Now if this $31 per unit per month, then obviously it’s much faster, but like I said, we don’t know the capitalization time, so this the basis of an inquiry but it shows the kind of detail the Rent Control Board is going to.

I’d like to give a couple more examples here. You can see for instance, in case we have an agenda that are typed up, we don’t know yet all the coding, so we’re working on that. These could be people who are running the hearings, it could be types of hearings, we’re looking into that.

Another example the kind of thing you can see in the rent control records, you can see dispute about who actually paid for the cost of, for instance this water heater, $1,255. They don’t know. Did the owner pay for this or did the Rent Control Committee pay for this with a rent increase effectively and was that below-market rates or not? And so basically, they say, “No rent increases approved until we can find out what the history is on this one specific water heater.” Most people wouldn’t think rent control boards had much to do with refrigerators and water heaters, which is why this work is really important.

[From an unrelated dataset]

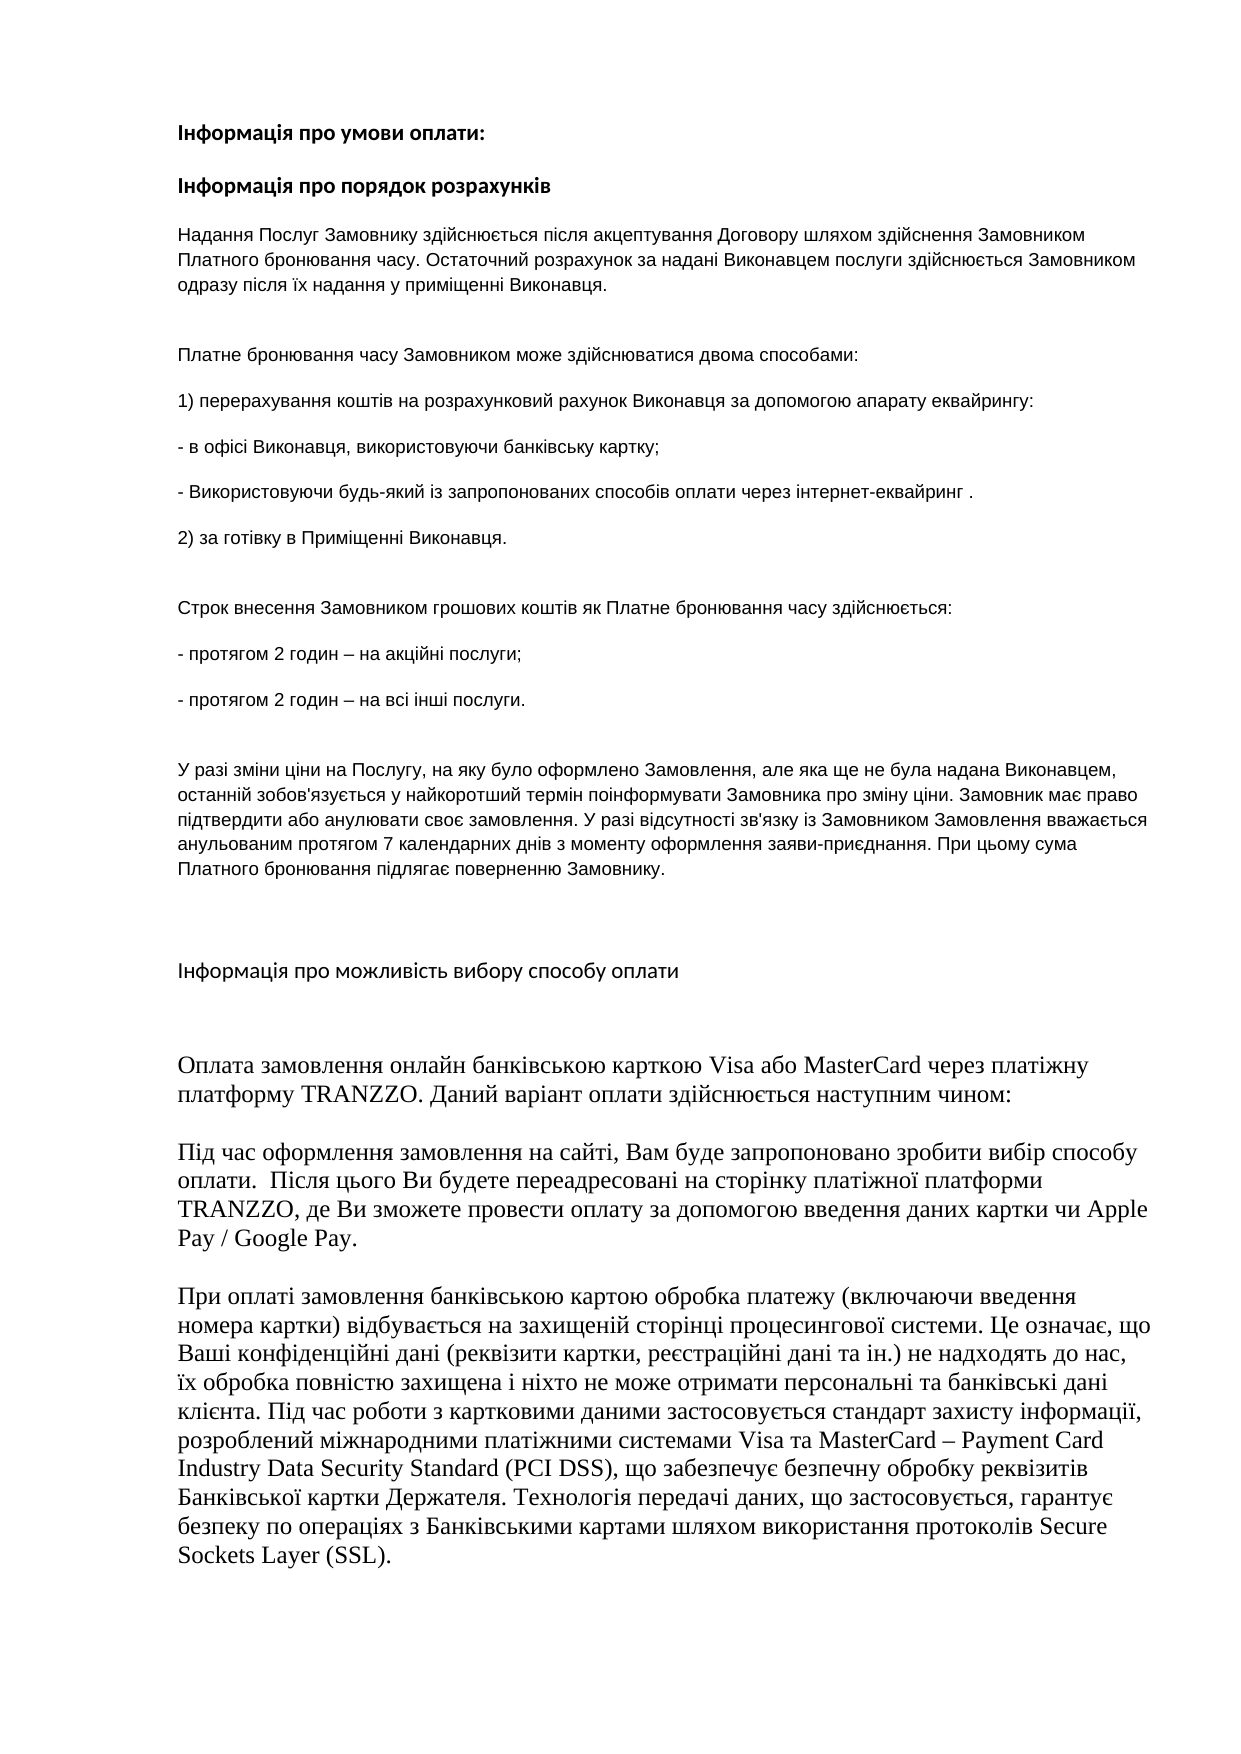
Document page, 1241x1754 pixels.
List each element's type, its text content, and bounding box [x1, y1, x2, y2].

Another example of the kind of thing that we’re seeing in the record, gross unprofessionalism. Here’s a record, a minutes of the Rent Control Committee, “both parties are miserable; vote to grant merely because they represent the landlord but both sides should grow up.” Can you imagine if a judge wrote that into their decision. How completely unprofessional maybe be viewed by all the peers, yet that’s kind of what the Rent Control Committee put into the records here on that decision.

I’ve got just another example or two here. This is an example of a just cause eviction showing up here, so you look at what’s going on here, “troubled by the situation where the first purchaser had a preexisting tenant who is now gone, and there is not documentation.” The Rent Control Boards were very much interested in enforcing a provisional just cause eviction and control where people live, and who could live there.

All right, so one more example here. “Give the landlord 30 days to produce Lynn Anderson at a hearing.”

There are the official minutes, mind you.

“The burden is on him if Lynn does not appear, the case and memo appear go before the board without a remand hearing.” In other words, the board is going to decided against the landlord there. We don't know who Lynn Anderson was. We’ll try to find out, but the basic gist of it is the Rent Control Board go into extreme minutiae in all different matters.

I’ll give you another example. They’re looking at whether the fuel was allocated correctly. They require the landlord to produce an itemized set of fuel bills down to the penny, how much they’re paying per gallon. If you buy fuel now, you might be interested to see prices at $1. It just goes on and on. There’s discussion about fuel.

These documents that we’re looking at here have been just a couple out of 206 pages from just the beginning of in a set of dozens of years of rent control, decades Cambridge, Boston, Brookline, and Saugus combined.